Une peau de banane communautaire
81. Les tendances qui existent à l’échelle internationale existent aussi en Belgique. Mais ici, cela prend une couleur communautaire : assainir d’abord au niveau fédéral, ou au niveau régional ? Le capitalisme belge se base traditionnellement sur un compromis historique entre bourgeoisie, État, et dirigeants syndicaux. L’État fournit l’infrastructure, comme par exemple un climat favorable aux investissements, et achète la paix sociale si nécessaire. La bourgeoisie investit dans l’augmentation de la productivité et est récompensée avec un régime fiscal favorable. Les travailleurs reçoivent un salaire brut raisonnable avec des prévisions sociales relativement bonnes. A côté des couts, cela demande des impôts relativement élevés, essentiellement prélevés sur le Travail, d’ailleurs. Pour le travailleur, c’est un coût que l’on sait supporter si cela donne de bonnes prévisions sociales. Pour les classes moyennes, par contre, c’est une source de grande frustration. Elles n’ont pas la productivité des grandes entreprises, mais payent quand même de haut salaires bruts, et elles ne peuvent pas profiter des mêmes mesures de régime fiscal favorable.
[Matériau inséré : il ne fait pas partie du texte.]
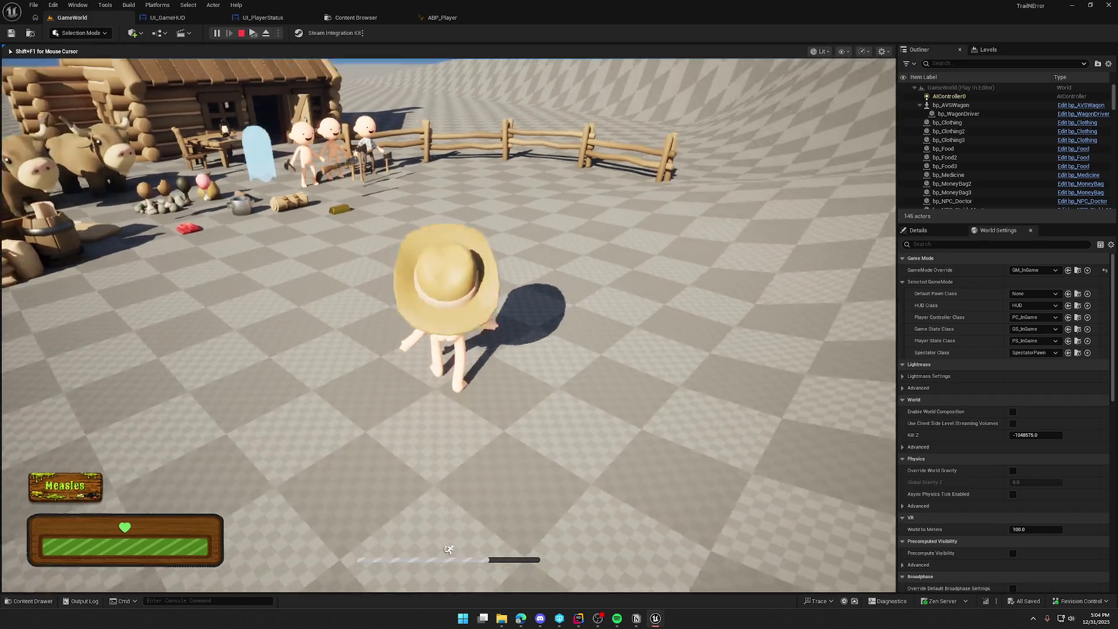
key(w)
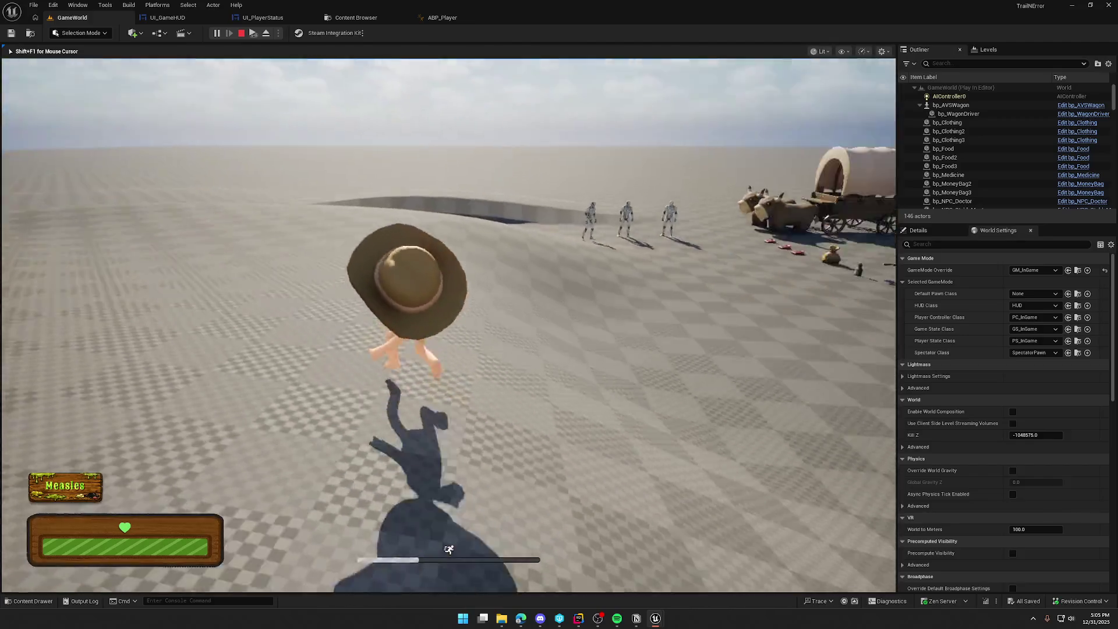
key(w)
82. La marge économique et la possibilité qu’a l’État de jouer son rôle dans le compromis se rétrécissent déjà depuis la crise de ’74-’75. Pour la bourgeoisie, ce n’est pas un drame. Elle dispose des moyens nécessaires pour utiliser de façon maximale les opportunités qui surviennent avec la crise. Pendant la crise des secteurs industriels traditionnels, elle n’a pas seulement mis les pertes sur le dos du gouvernement mais, avec le développement de holdings, elle a aussi trouvé le moyen de distribuer son capital entre différent secteurs. Ce que quelques uns interprètent comme la disparition de la bourgeoisie belge, n’est rien d’autre que la nouvelle stratégie anticrise de cette bourgeoisie, par laquelle elle distribue son capital également sur le plan international, surtout chez ses partenaires commerciaux les plus importants. Au cours des neuf premiers mois de 2011, il y a déjà eu pour 20 milliards d’euros de rachats et de fusions dans les entreprises belges – il ne s’agit là que des transactions dont le prix est connu, en réalité cette somme est encore plus grande. Dans les quinze plus grandes transactions, il y en avait onze où l’acheteur était belge, bien qu’il y en avait aussi un certain nombre où tant l’acheteur que le vendeur étaient belges.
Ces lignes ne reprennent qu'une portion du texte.